Right palm placed steady against a brick wall, I forced out the last remnants of my stomach while Andy snapped a picture on his digital camera. I was slightly mesmerized and bewildered by my regurgitation because I noted something moving amongst the debris and I could only hope it had already been there pre-vomit. Afterwards, back in the car and on the road, I made the standard drunken apology for having mired everyone down in my incapacitation. “What are you talking about?” Andy asked genuinely, “The night isn’t complete until someone bleed-vomits.” Steve concurred and apologized to me for not having joined me in the vomiting with the world spinning gloriously behind us. I managed to crack a smile at the thought. Mercifully, I passed out on the ride home.
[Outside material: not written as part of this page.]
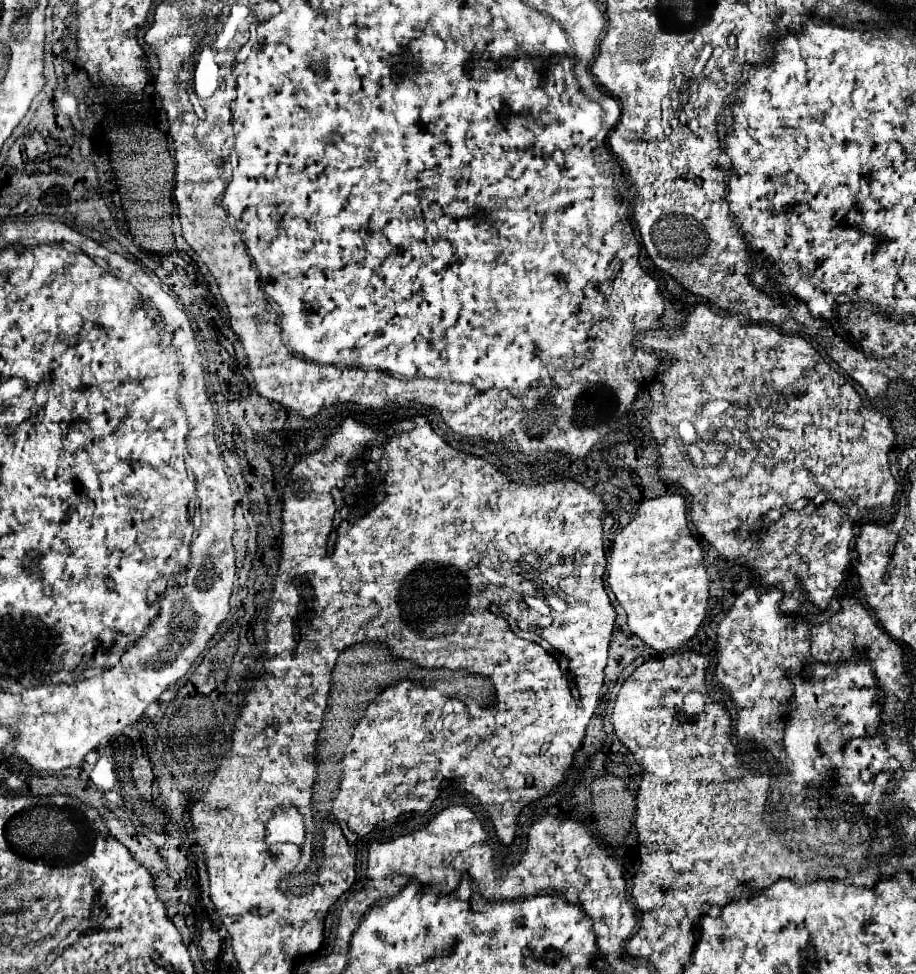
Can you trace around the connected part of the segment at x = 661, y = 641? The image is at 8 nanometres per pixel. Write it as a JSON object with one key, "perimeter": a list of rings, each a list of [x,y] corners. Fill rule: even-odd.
{"perimeter":[[[666,492],[664,496],[642,502],[636,516],[616,534],[614,548],[610,554],[608,584],[620,606],[626,610],[628,628],[644,644],[648,644],[658,652],[676,650],[684,646],[684,642],[688,642],[696,634],[698,626],[706,616],[706,604],[710,596],[708,574],[700,544],[688,528],[686,512],[688,512],[686,498],[676,492]]]}

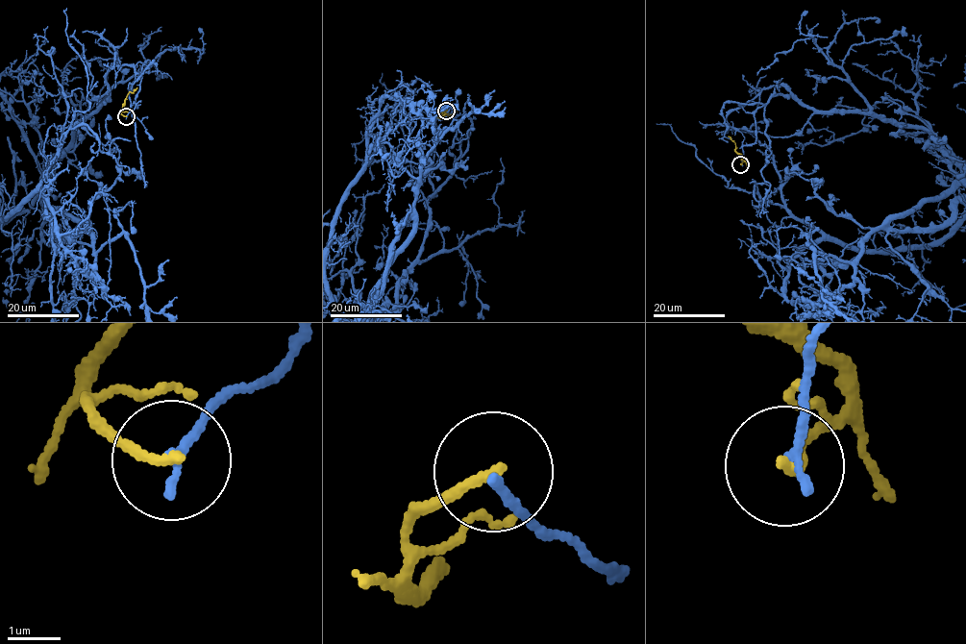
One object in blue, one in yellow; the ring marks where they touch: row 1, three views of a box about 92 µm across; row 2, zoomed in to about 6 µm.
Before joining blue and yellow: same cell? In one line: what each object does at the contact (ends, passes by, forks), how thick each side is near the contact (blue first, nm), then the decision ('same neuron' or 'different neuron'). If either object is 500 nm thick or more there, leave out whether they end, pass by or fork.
blue ends there; yellow ends there; 200 nm thick on the blue side, 190 nm on the other; different neuron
When I awoke, we were at my apartment complex and I bid Steve a safe trip home and told Andy how it had been good to see him after such a long time. Then I stumbled upstairs and after about an hour of tossing and turning and listening to my stomach I fell asleep. The following morning I went to work without the slightest trace of a hangover.
I have a death wish. I know this with utmost clarity and I’m okay with it. I’ve often wondered when and how my death will come about. In all probability, I will probably die in some alcohol related death. I repeatedly poison myself with it. I ride with people who are under its influence. I drive home across long distances at stolen car speeds while alcohol slows my reflexes and blurs my vision. My only hope, since not-drinking-alcohol is not an option I’m willing to take, is that I die in as good of company as the friends that saw me through that particular evening. During my time as the burden of the evening, these guys, minus the minor seizure fiasco, really looked out for me. The following day, Steve and Dave gave me a call to make sure that I hadn’t vomited in my sleep and gone the way of Jimi Hendrix. These guys are definitely people I would gladly die with.
And I’d like to think that I came close to it.